There are simple solutions, however, provided that a business backs them up with oversight and good governance. Enforce better password practices within your business – from requiring regular changes to acquiring an enterprise license for password management software.
5. Lax Network Security
Business networks are popular targets for bad actors, but good network security requires more than encrypting the wireless network. Encryption might prevent someone from sitting in the parking lot and infiltrating your network, but it won’t be enough to stop other threats.
Good network security means implementing a series of practices and procedures that ensure the continued integrity of your business’s systems.
For example, consider remote employees. What hardware do they use to access your network? What level of control does your business have over their connection to the company’s servers? Just like a BYOD policy, malware infections on an employee’s personal computer could find their way back to the company network.
Unsecured “Internet of Things” devices also pose a risk to business networks. One device with exploitable flaws, when exposed on the open Internet, gives hackers an opportunity to get a foot in the door.
If web-connected third-party devices are an unavoidable necessity, select them with care. If possible, always apply the latest security patches.
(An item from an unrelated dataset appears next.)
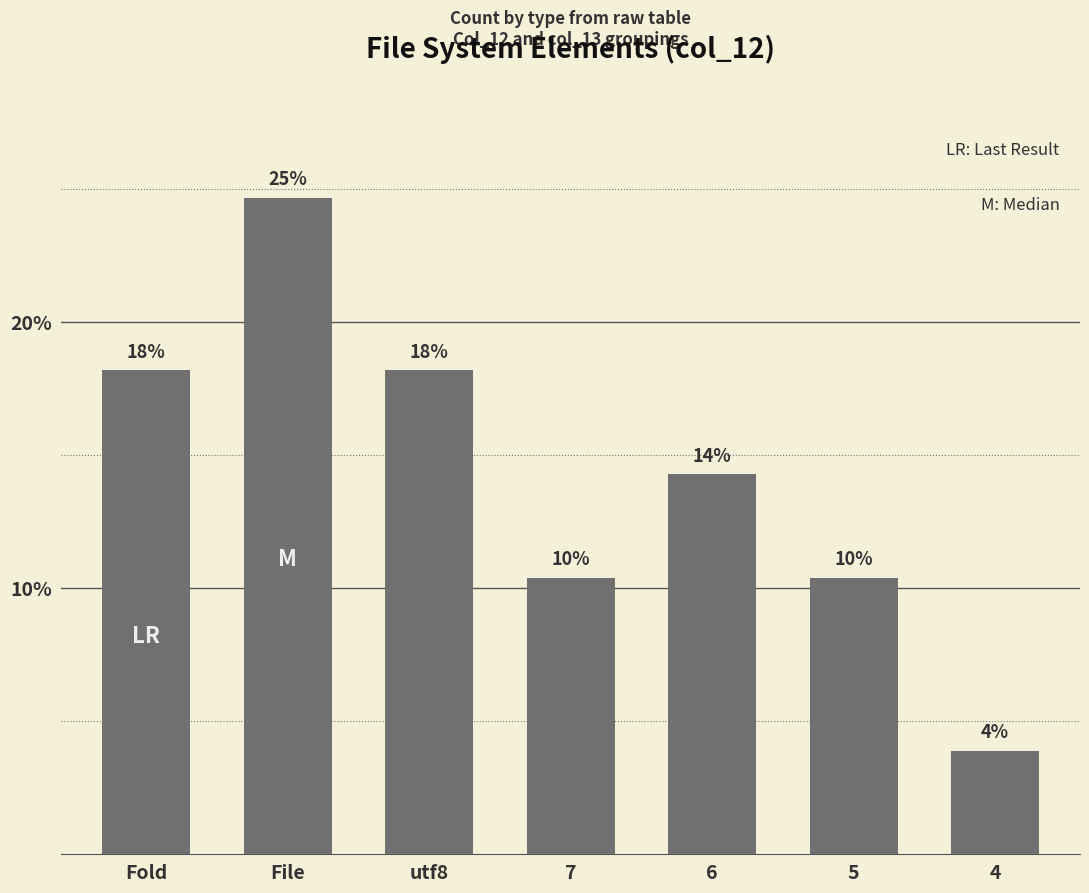

What is the ratio of the value at File to the value at 4?

6.3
6. The Dangers of Phishing
While worries about insecure software and malicious websites are common in enterprise security, there are also unpredictable human elements at play.
Phishing remains a significant threat to businesses, and those operating phishing scams aren’t always out for employee passwords—some phishing attacks are more direct.
For example, consider an accounting employee who receives a seemingly legitimate email from a supplier requesting information about an order. The email contains an attachment, which resembles an order form, but it contains a Trojan horse virus. A closer examination of the email and its circumstances might reveal multiple red flags to indicate its fraudulence.
Proper education and awareness is still the best defense against phishing.
7. The Human Element
Not all vulnerabilities are digital–just as not all security threats come in an email. Social engineering, or the manipulation of individual employees into granting unauthorized access to outsiders, is more of a threat than many businesses realize.
“Social attacks” are often the first step on the road to a larger security breach. It may be as simple as calling a receptionist and learning some personal information, or it could escalate to trespassing within your business.
The subtle nature of social attacks makes it hard to detect. However, the key indicators include suspicious, probing questions from individuals who should already know the information that they seek.
Better training and fraud prevention practices are the keys to mitigating this unique threat.
Secure Your Business Against the Latest Threats
According to Malwarebytes, we are witnessing a reversal of the trend of malware users favoring individuals over enterprise targets. Business malware detections rose by more than 10% in 2019.
While protecting your system against big-picture threats remains essential, so is the task of plugging security holes that offer attackers a way to get inside.
From improving device policies to choosing software products that put security first, there are plenty of ways for your business to make itself safer today.